▶ [TRY IT] Copy out the listing below word for word, leaving out the pictures.

▶ [ENTRIES SUPPLIED]
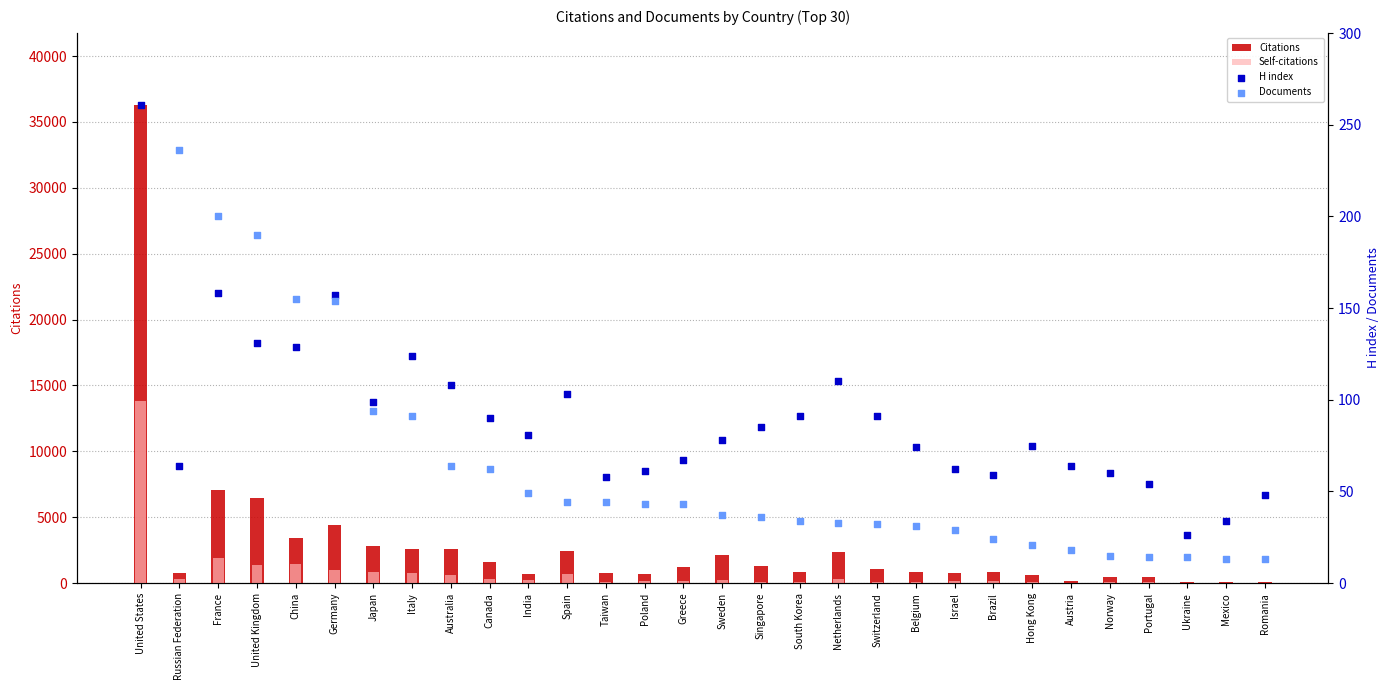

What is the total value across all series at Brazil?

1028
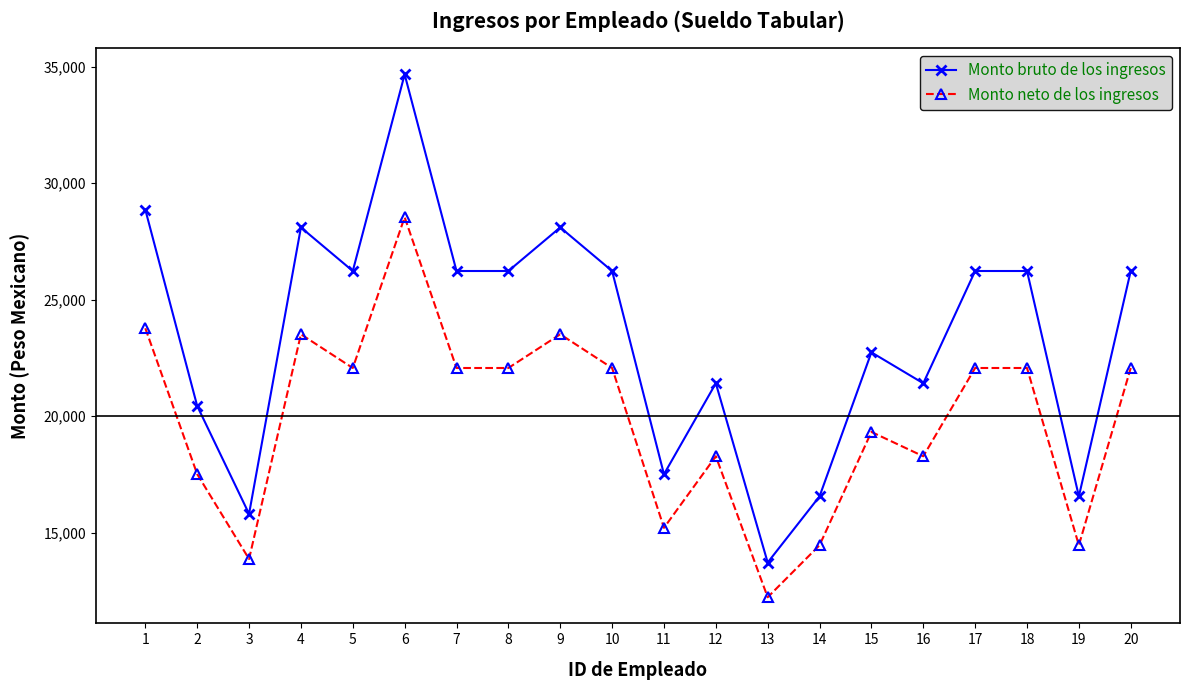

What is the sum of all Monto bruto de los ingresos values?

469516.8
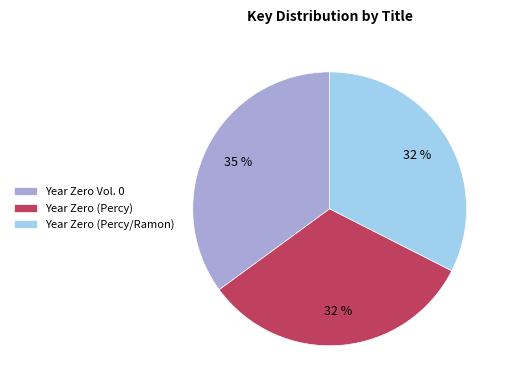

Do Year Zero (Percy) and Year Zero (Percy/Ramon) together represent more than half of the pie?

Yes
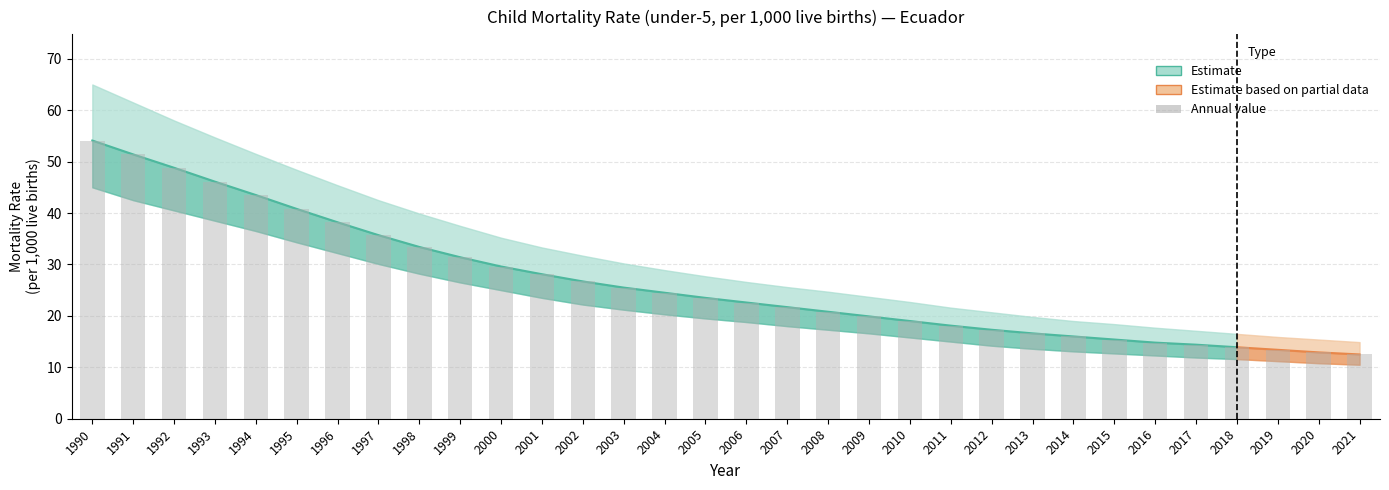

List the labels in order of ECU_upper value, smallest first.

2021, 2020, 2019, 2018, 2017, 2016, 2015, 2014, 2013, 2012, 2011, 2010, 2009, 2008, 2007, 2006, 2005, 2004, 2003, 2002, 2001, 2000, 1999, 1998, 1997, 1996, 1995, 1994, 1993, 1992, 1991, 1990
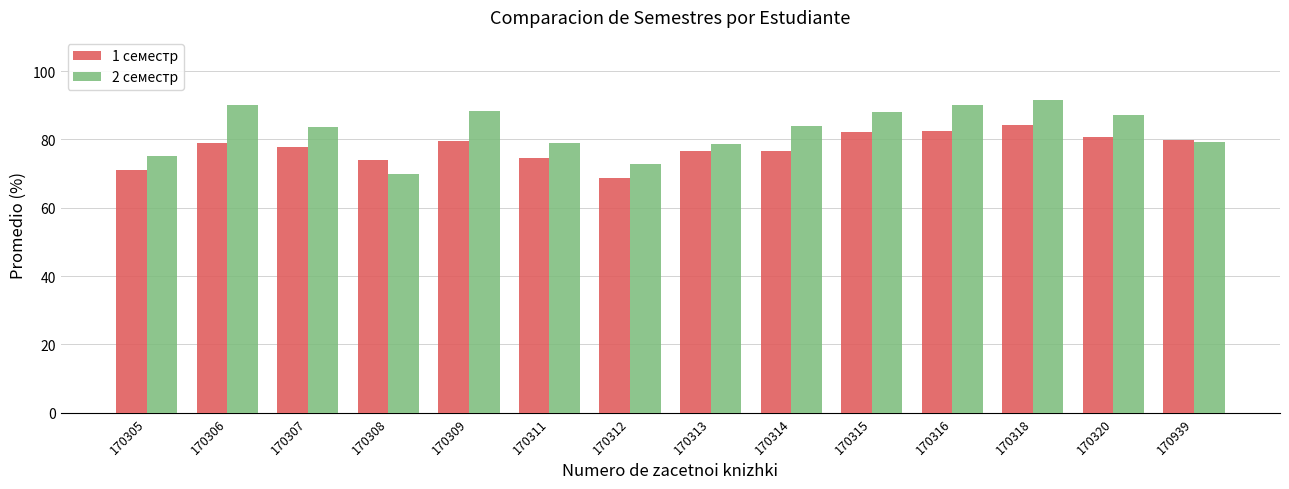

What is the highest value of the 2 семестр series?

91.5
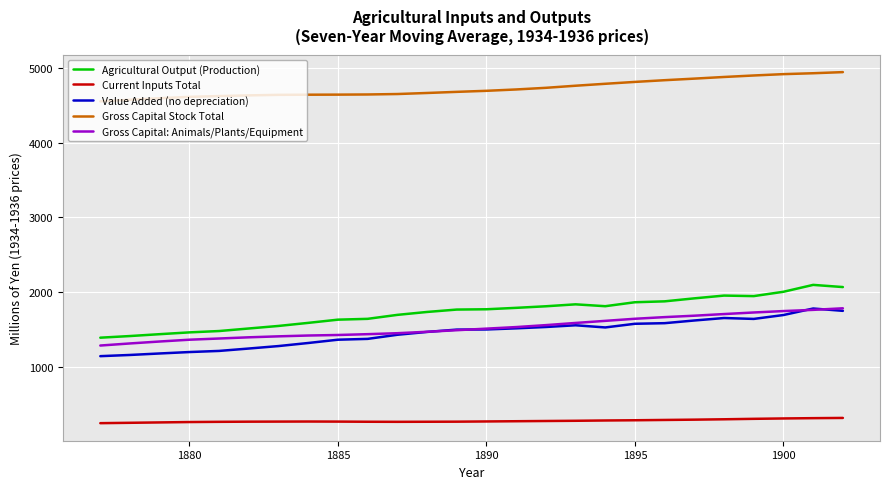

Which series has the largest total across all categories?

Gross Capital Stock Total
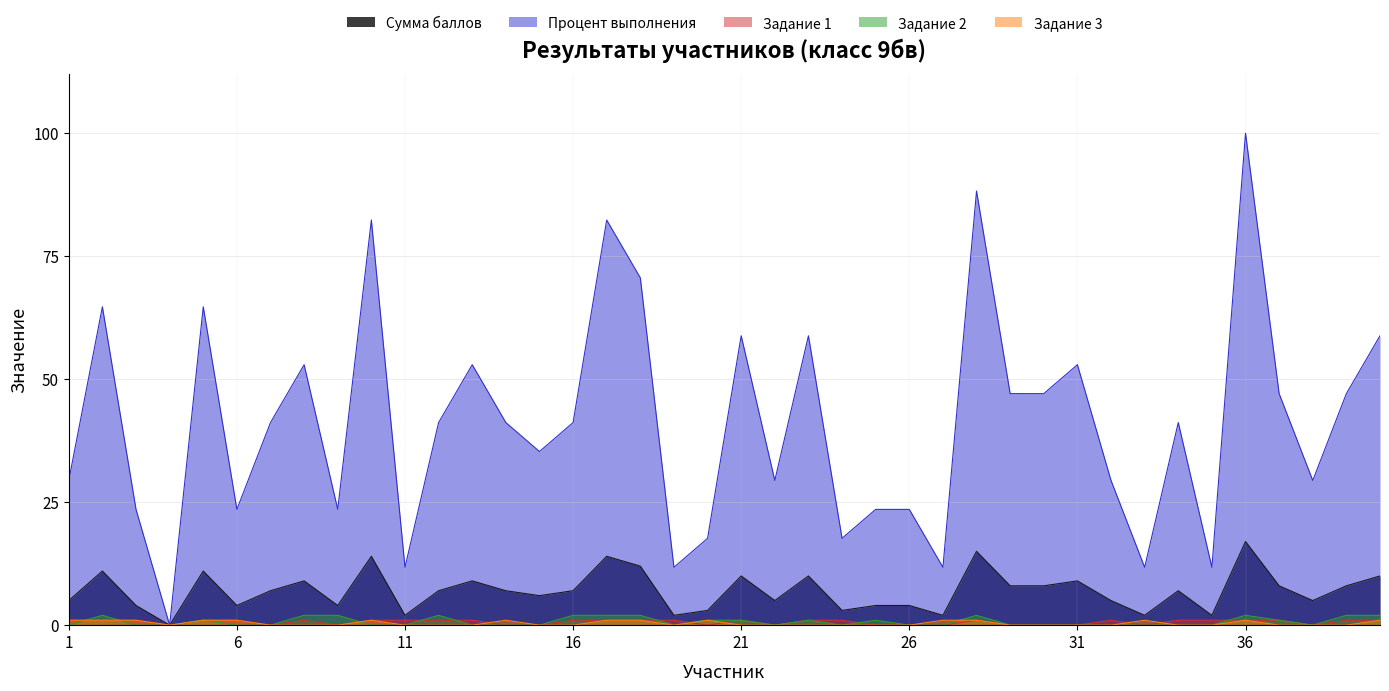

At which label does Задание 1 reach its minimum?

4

▶ [ANSWER TO THE PROBLEM]
What is the total value across all series at Brazil?

1028

What is the sum of all Monto bruto de los ingresos values?

469516.8

Do Year Zero (Percy) and Year Zero (Percy/Ramon) together represent more than half of the pie?

Yes

List the labels in order of ECU_upper value, smallest first.

2021, 2020, 2019, 2018, 2017, 2016, 2015, 2014, 2013, 2012, 2011, 2010, 2009, 2008, 2007, 2006, 2005, 2004, 2003, 2002, 2001, 2000, 1999, 1998, 1997, 1996, 1995, 1994, 1993, 1992, 1991, 1990

What is the highest value of the 2 семестр series?

91.5

Which series has the largest total across all categories?

Gross Capital Stock Total

At which label does Задание 1 reach its minimum?

4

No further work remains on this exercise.